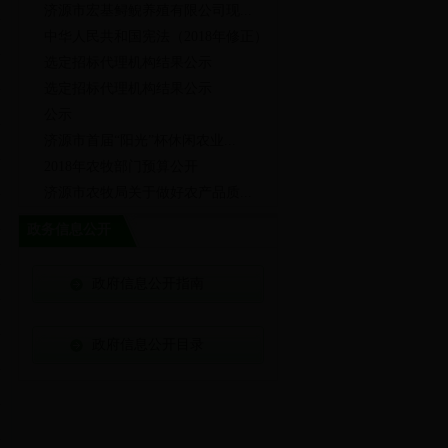
济源市宏基鲟鲵养殖有限公司现...
中华人民共和国宪法（2018年修正）
选定招标代理机构结果公示
选定招标代理机构结果公示
公示
济源市首届“阳光”杯休闲农业...
2018年农牧部门预算公开
济源市农牧局关于做好农产品质...
政务信息公开
政府信息公开指南
政府信息公开目录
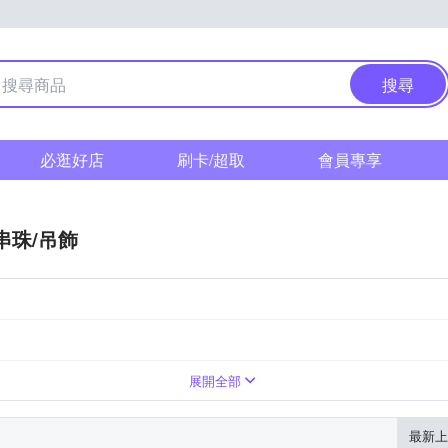
搜尋
必逛好店
刷卡/超取
會員專享
串珠/吊飾
展開全部
最新上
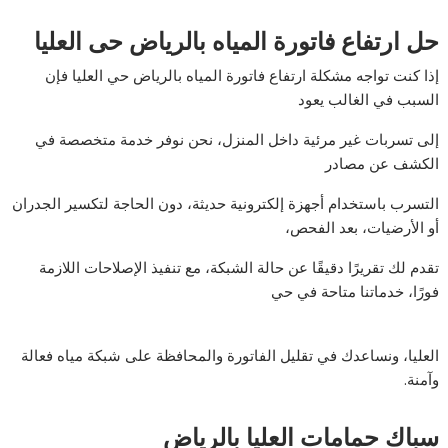
حل ارتفاع فاتورة المياه بالرياض حى العليا
إذا كنت تواجه مشكلة ارتفاع فاتورة المياه بالرياض حي العليا فإن
السبب في الغالب يعود
إلى تسربات غير مرئية داخل المنزل، نحن نوفر خدمة متخصصة في
الكشف عن مصادر
التسرب باستخدام أجهزة إلكترونية حديثة، دون الحاجة لتكسير الجدران
أو الأرضيات، بعد الفحص،
تقدم لك تقريرًا دقيقًا عن حالة الشبكة، مع تنفيذ الإصلاحات اللازمة
فورًا، خدماتنا متاحة في حي
العليا، ونساعدك في تقليل الفاتورة والمحافظة على شبكة مياه فعالة
وآمنة.
سباك حمامات العليا بالرياض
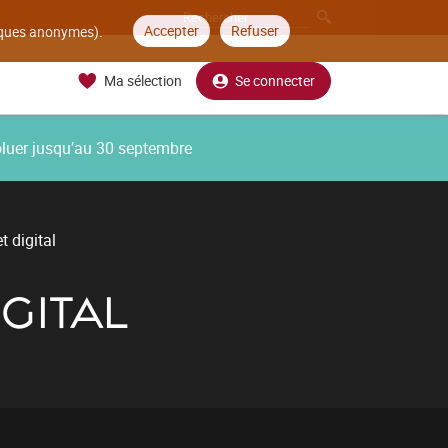
Accepter
Refuser
tiques anonymes).
Ma sélection
Se connecter
oluer jusqu’au 30 septembre
 digital
GITAL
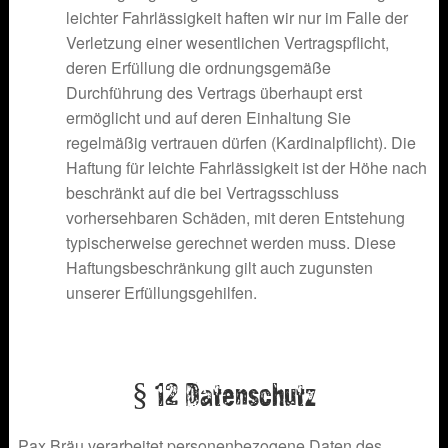
leichter Fahrlässigkeit haften wir nur im Falle der
Verletzung einer wesentlichen Vertragspflicht,
deren Erfüllung die ordnungsgemäße
Durchführung des Vertrags überhaupt erst
ermöglicht und auf deren Einhaltung Sie
regelmäßig vertrauen dürfen (Kardinalpflicht). Die
Haftung für leichte Fahrlässigkeit ist der Höhe nach
beschränkt auf die bei Vertragsschluss
vorhersehbaren Schäden, mit deren Entstehung
typischerweise gerechnet werden muss. Diese
Haftungsbeschränkung gilt auch zugunsten
unserer Erfüllungsgehilfen.
§ 12 Datenschutz
Pax Bräu verarbeitet personenbezogene Daten des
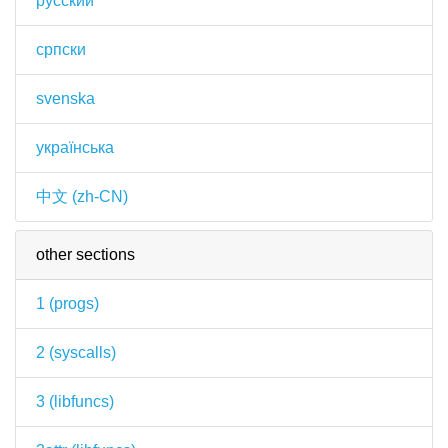
русский
српски
svenska
українська
中文 (zh-CN)
other sections
1 (
progs
)
2 (
syscalls
)
3 (
libfuncs
)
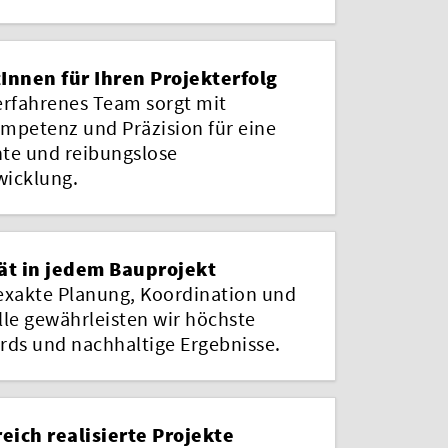
Innen für Ihren Projekterfolg
erfahrenes Team sorgt mit
mpetenz und Präzision für eine
nte und reibungslose
icklung.
ät in jedem Bauprojekt
exakte Planung, Koordination und
lle gewährleisten wir höchste
rds und nachhaltige Ergebnisse.
reich realisierte Projekte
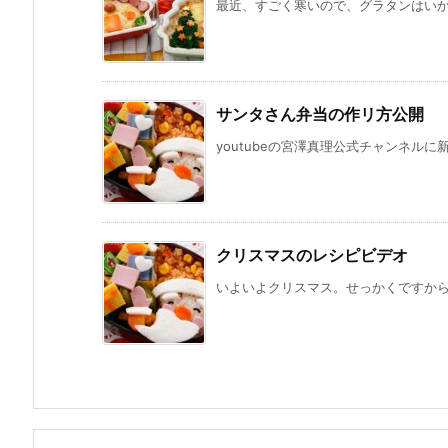
最近、すごく寒いので、グラタンはいかが
サンタさん弁当の作リ方公開
youtubeの宮澤真理公式チャンネルに
クリスマスのレシピビデオ
いよいよクリスマス。せっかくですから、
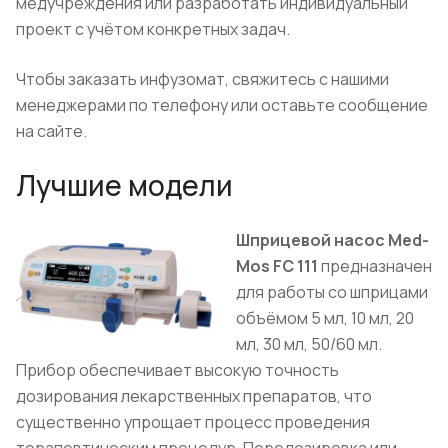
медучреждения или разработать индивидуальный
проект с учётом конкретных задач.
Чтобы заказать инфузомат, свяжитесь с нашими
менеджерами по телефону или оставьте сообщение
на сайте.
Лучшие модели
Шприцевой насос Med-
Mos FC 111
предназначен
для работы со шприцами
объёмом 5 мл, 10 мл, 20
мл, 30 мл, 50/60 мл.
Прибор обеспечивает высокую точность
дозирования лекарственных препаратов, что
существенно упрощает процесс проведения
терапевтическим процедур. Передозировка или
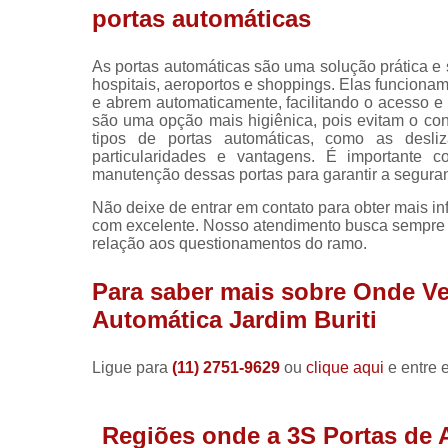
portas automáticas
As portas automáticas são uma solução prática e 
hospitais, aeroportos e shoppings. Elas funcion
e abrem automaticamente, facilitando o acesso e 
são uma opção mais higiênica, pois evitam o con
tipos de portas automáticas, como as desli
particularidades e vantagens. É importante 
manutenção dessas portas para garantir a segur
Não deixe de entrar em contato para obter mais i
com excelente. Nosso atendimento busca sempre 
relação aos questionamentos do ramo.
Para saber mais sobre Onde Ve
Automática Jardim Buriti
Ligue para
(11) 2751-9629
ou
clique aqui
e entre 
Regiões onde a 3S Portas de 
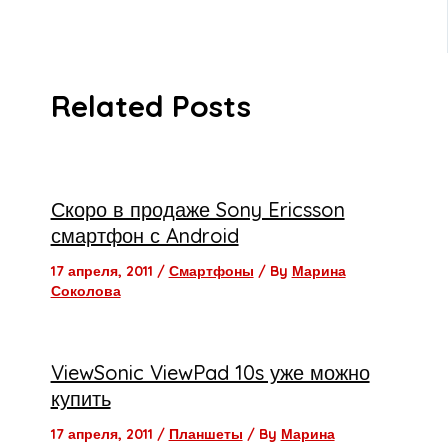
Related Posts
Скоро в продаже Sony Ericsson
смартфон с Android
17 апреля, 2011
/
Смартфоны
/ By
Марина
Соколова
ViewSonic ViewPad 10s уже можно
купить
17 апреля, 2011
/
Планшеты
/ By
Марина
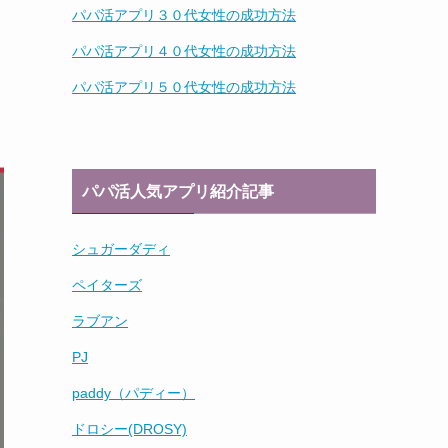
パパ活アプリ３０代女性の成功方法
パパ活アプリ４０代女性の成功方法
パパ活アプリ５０代女性の成功方法
パパ活人気アプリ紹介記事
シュガーダディ
ペイターズ
ラブアン
PJ
paddy（パディー）
ドロシー(DROSY)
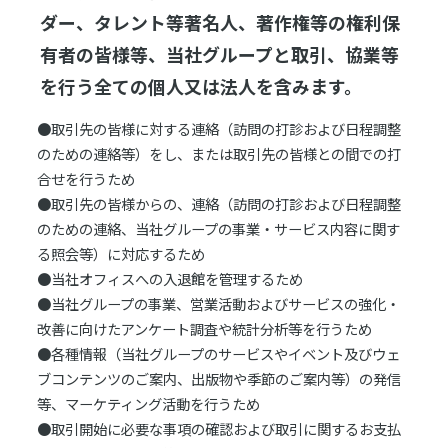
ダー、タレント等著名人、著作権等の権利保
有者の皆様等、当社グループと取引、協業等
を行う全ての個人又は法人を含みます。
●取引先の皆様に対する連絡（訪問の打診および日程調整
のための連絡等）をし、または取引先の皆様との間での打
合せを行うため
●取引先の皆様からの、連絡（訪問の打診および日程調整
のための連絡、当社グループの事業・サービス内容に関す
る照会等）に対応するため
●当社オフィスへの入退館を管理するため
●当社グループの事業、営業活動およびサービスの強化・
改善に向けたアンケート調査や統計分析等を行うため
●各種情報（当社グループのサービスやイベント及びウェ
ブコンテンツのご案内、出版物や季節のご案内等）の発信
等、マーケティング活動を行うため
●取引開始に必要な事項の確認および取引に関するお支払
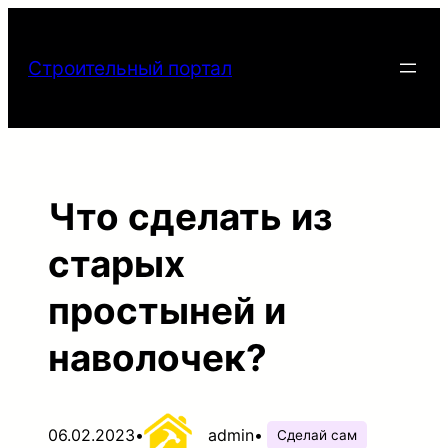
Перейти
к
Строительный портал
содержимому
Что сделать из
старых
простыней и
наволочек?
06.02.2023
•
admin
•
Сделай сам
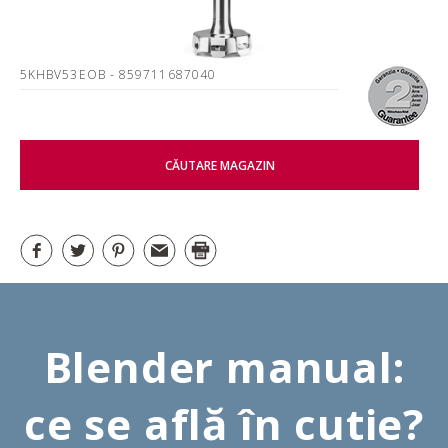
5KHBV53EOB
- 859711687040
CĂUTARE MAGAZIN
Blender manual:
ce se află în cutie?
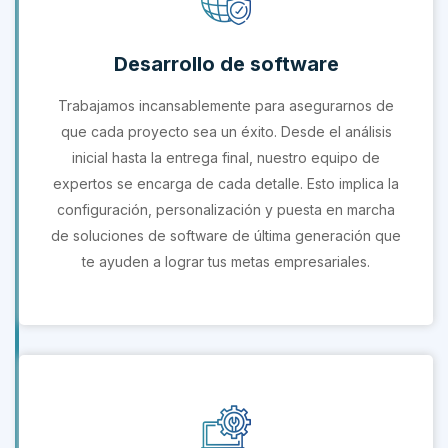
Desarrollo de software
Trabajamos incansablemente para asegurarnos de
que cada proyecto sea un éxito. Desde el análisis
inicial hasta la entrega final, nuestro equipo de
expertos se encarga de cada detalle. Esto implica la
configuración, personalización y puesta en marcha
de soluciones de software de última generación que
te ayuden a lograr tus metas empresariales.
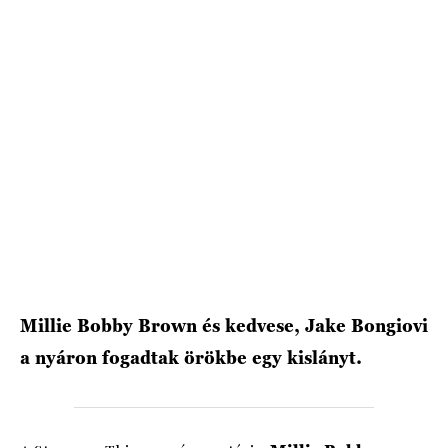
HÍRLEVÉL
Millie Bobby Brown és kedvese, Jake Bongiovi
a nyáron fogadtak örökbe egy kislányt.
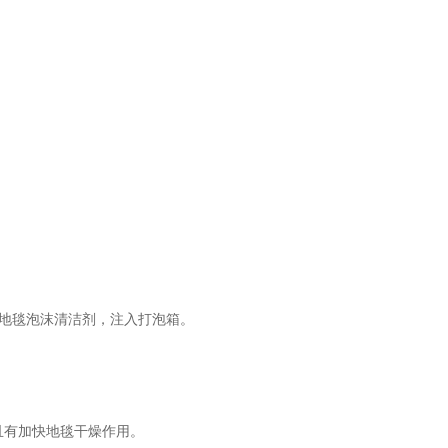
释地毯泡沫清洁剂，注入打泡箱。
且有加快地毯干燥作用。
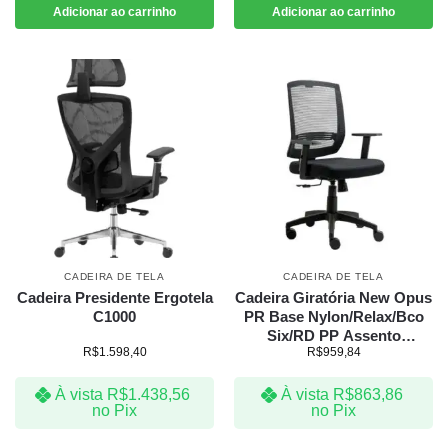
Adicionar ao carrinho
Adicionar ao carrinho
CADEIRA DE TELA
CADEIRA DE TELA
Cadeira Presidente Ergotela
Cadeira Giratória New Opus
C1000
PR Base Nylon/Relax/Bco
Six/RD PP Assento
R$
1.598,40
R$
959,84
Laminado courino preto
À vista
R$
1.438,56
À vista
R$
863,86
no Pix
no Pix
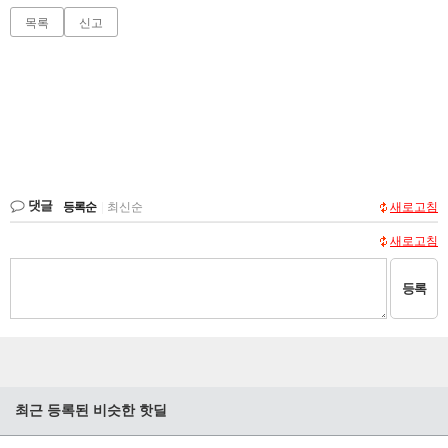
목록
신고
댓글
등록순
|
최신순
새로고침
새로고침
등록
최근 등록된 비슷한 핫딜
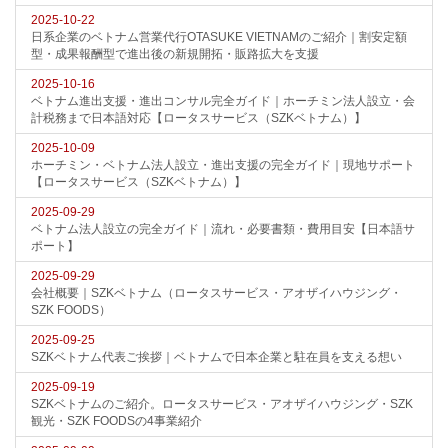
2025-10-22
日系企業のベトナム営業代行OTASUKE VIETNAMのご紹介｜割安定額
型・成果報酬型で進出後の新規開拓・販路拡大を支援
2025-10-16
ベトナム進出支援・進出コンサル完全ガイド｜ホーチミン法人設立・会
計税務まで日本語対応【ロータスサービス（SZKベトナム）】
2025-10-09
ホーチミン・ベトナム法人設立・進出支援の完全ガイド｜現地サポート
【ロータスサービス（SZKベトナム）】
2025-09-29
ベトナム法人設立の完全ガイド｜流れ・必要書類・費用目安【日本語サ
ポート】
2025-09-29
会社概要｜SZKベトナム（ロータスサービス・アオザイハウジング・
SZK FOODS）
2025-09-25
SZKベトナム代表ご挨拶｜ベトナムで日本企業と駐在員を支える想い
2025-09-19
SZKベトナムのご紹介。ロータスサービス・アオザイハウジング・SZK
観光・SZK FOODSの4事業紹介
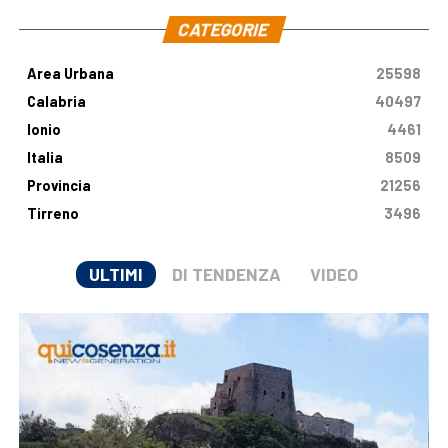
CATEGORIE
Area Urbana
25598
Calabria
40497
Ionio
4461
Italia
8509
Provincia
21256
Tirreno
3496
ULTIMI
DI TENDENZA
VIDEO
#####
TASK GOAL | Repeat the listing above exactly, with no pictures.

EXERCISE RESPONSE |
济源市宏基鲟鲵养殖有限公司现...
中华人民共和国宪法（2018年修正）
选定招标代理机构结果公示
选定招标代理机构结果公示
公示
济源市首届“阳光”杯休闲农业...
2018年农牧部门预算公开
济源市农牧局关于做好农产品质...
政务信息公开
政府信息公开指南
政府信息公开目录
搜尋
必逛好店
刷卡/超取
會員專享
串珠/吊飾
展開全部
最新上
حل ارتفاع فاتورة المياه بالرياض حى العليا
إذا كنت تواجه مشكلة ارتفاع فاتورة المياه بالرياض حي العليا فإن
السبب في الغالب يعود
إلى تسربات غير مرئية داخل المنزل، نحن نوفر خدمة متخصصة في
الكشف عن مصادر
التسرب باستخدام أجهزة إلكترونية حديثة، دون الحاجة لتكسير الجدران
أو الأرضيات، بعد الفحص،
تقدم لك تقريرًا دقيقًا عن حالة الشبكة، مع تنفيذ الإصلاحات اللازمة
فورًا، خدماتنا متاحة في حي
العليا، ونساعدك في تقليل الفاتورة والمحافظة على شبكة مياه فعالة
وآمنة.
سباك حمامات العليا بالرياض
Accepter
Refuser
tiques anonymes).
Ma sélection
Se connecter
oluer jusqu’au 30 septembre
 digital
GITAL
leichter Fahrlässigkeit haften wir nur im Falle der
Verletzung einer wesentlichen Vertragspflicht,
deren Erfüllung die ordnungsgemäße
Durchführung des Vertrags überhaupt erst
ermöglicht und auf deren Einhaltung Sie
regelmäßig vertrauen dürfen (Kardinalpflicht). Die
Haftung für leichte Fahrlässigkeit ist der Höhe nach
beschränkt auf die bei Vertragsschluss
vorhersehbaren Schäden, mit deren Entstehung
typischerweise gerechnet werden muss. Diese
Haftungsbeschränkung gilt auch zugunsten
unserer Erfüllungsgehilfen.
§ 12 Datenschutz
Pax Bräu verarbeitet personenbezogene Daten des
русский
српски
svenska
українська
中文 (zh-CN)
other sections
1 (
progs
)
2 (
syscalls
)
3 (
libfuncs
)
Innen für Ihren Projekterfolg
erfahrenes Team sorgt mit
mpetenz und Präzision für eine
nte und reibungslose
icklung.
ät in jedem Bauprojekt
exakte Planung, Koordination und
lle gewährleisten wir höchste
rds und nachhaltige Ergebnisse.
reich realisierte Projekte
最近、すごく寒いので、グラタンはいかが
サンタさん弁当の作リ方公開
youtubeの宮澤真理公式チャンネルに
クリスマスのレシピビデオ
いよいよクリスマス。せっかくですから、
медучреждения или разработать индивидуальный
проект с учётом конкретных задач.
Чтобы заказать инфузомат, свяжитесь с нашими
менеджерами по телефону или оставьте сообщение
на сайте.
Лучшие модели
Шприцевой насос Med-
Mos FC 111
предназначен
для работы со шприцами
объёмом 5 мл, 10 мл, 20
мл, 30 мл, 50/60 мл.
Прибор обеспечивает высокую точность
дозирования лекарственных препаратов, что
существенно упрощает процесс проведения
терапевтическим процедур. Передозировка или
portas automáticas
As portas automáticas são uma solução prática e 
hospitais, aeroportos e shoppings. Elas funcion
e abrem automaticamente, facilitando o acesso e 
são uma opção mais higiênica, pois evitam o con
tipos de portas automáticas, como as desli
particularidades e vantagens. É importante 
manutenção dessas portas para garantir a segur
Não deixe de entrar em contato para obter mais i
com excelente. Nosso atendimento busca sempre 
relação aos questionamentos do ramo.
Para saber mais sobre Onde Ve
Automática Jardim Buriti
Ligue para
(11) 2751-9629
ou
clique aqui
e entre 
Regiões onde a 3S Portas de 
Related Posts
Скоро в продаже Sony Ericsson
смартфон с Android
17 апреля, 2011
/
Смартфоны
/ By
Марина
Соколова
ViewSonic ViewPad 10s уже можно
купить
17 апреля, 2011
/
Планшеты
/ By
Марина
パパ活アプリ３０代女性の成功方法
パパ活アプリ４０代女性の成功方法
パパ活アプリ５０代女性の成功方法
パパ活人気アプリ紹介記事
シュガーダディ
ペイターズ
ラブアン
PJ
paddy（パディー）
ドロシー(DROSY)
ダー、タレント等著名人、著作権等の権利保
有者の皆様等、当社グループと取引、協業等
を行う全ての個人又は法人を含みます。
●取引先の皆様に対する連絡（訪問の打診および日程調整
のための連絡等）をし、または取引先の皆様との間での打
合せを行うため
●取引先の皆様からの、連絡（訪問の打診および日程調整
のための連絡、当社グループの事業・サービス内容に関す
る照会等）に対応するため
●当社オフィスへの入退館を管理するため
●当社グループの事業、営業活動およびサービスの強化・
改善に向けたアンケート調査や統計分析等を行うため
●各種情報（当社グループのサービスやイベント及びウェ
ブコンテンツのご案内、出版物や季節のご案内等）の発信
等、マーケティング活動を行うため
●取引開始に必要な事項の確認および取引に関するお支払
Перейти
к
Строительный портал
содержимому
Что сделать из
старых
простыней и
наволочек?
06.02.2023
•
admin
•
Сделай сам
5KHBV53EOB
- 859711687040
CĂUTARE MAGAZIN
Blender manual:
ce se află în cutie?
Desarrollo de software
Trabajamos incansablemente para asegurarnos de
que cada proyecto sea un éxito. Desde el análisis
inicial hasta la entrega final, nuestro equipo de
expertos se encarga de cada detalle. Esto implica la
configuración, personalización y puesta en marcha
de soluciones de software de última generación que
te ayuden a lograr tus metas empresariales.
HÍRLEVÉL
Millie Bobby Brown és kedvese, Jake Bongiovi
a nyáron fogadtak örökbe egy kislányt.
释地毯泡沫清洁剂，注入打泡箱。
且有加快地毯干燥作用。
Adicionar ao carrinho
Adicionar ao carrinho
CADEIRA DE TELA
CADEIRA DE TELA
Cadeira Presidente Ergotela
Cadeira Giratória New Opus
C1000
PR Base Nylon/Relax/Bco
Six/RD PP Assento
R$
1.598,40
R$
959,84
Laminado courino preto
À vista
R$
1.438,56
À vista
R$
863,86
no Pix
no Pix
목록
신고
댓글
등록순
|
최신순
새로고침
새로고침
등록
최근 등록된 비슷한 핫딜
2025-10-22
日系企業のベトナム営業代行OTASUKE VIETNAMのご紹介｜割安定額
型・成果報酬型で進出後の新規開拓・販路拡大を支援
2025-10-16
ベトナム進出支援・進出コンサル完全ガイド｜ホーチミン法人設立・会
計税務まで日本語対応【ロータスサービス（SZKベトナム）】
2025-10-09
ホーチミン・ベトナム法人設立・進出支援の完全ガイド｜現地サポート
【ロータスサービス（SZKベトナム）】
2025-09-29
ベトナム法人設立の完全ガイド｜流れ・必要書類・費用目安【日本語サ
ポート】
2025-09-29
会社概要｜SZKベトナム（ロータスサービス・アオザイハウジング・
SZK FOODS）
2025-09-25
SZKベトナム代表ご挨拶｜ベトナムで日本企業と駐在員を支える想い
2025-09-19
SZKベトナムのご紹介。ロータスサービス・アオザイハウジング・SZK
観光・SZK FOODSの4事業紹介
CATEGORIE
Area Urbana
25598
Calabria
40497
Ionio
4461
Italia
8509
Provincia
21256
Tirreno
3496
ULTIMI
DI TENDENZA
VIDEO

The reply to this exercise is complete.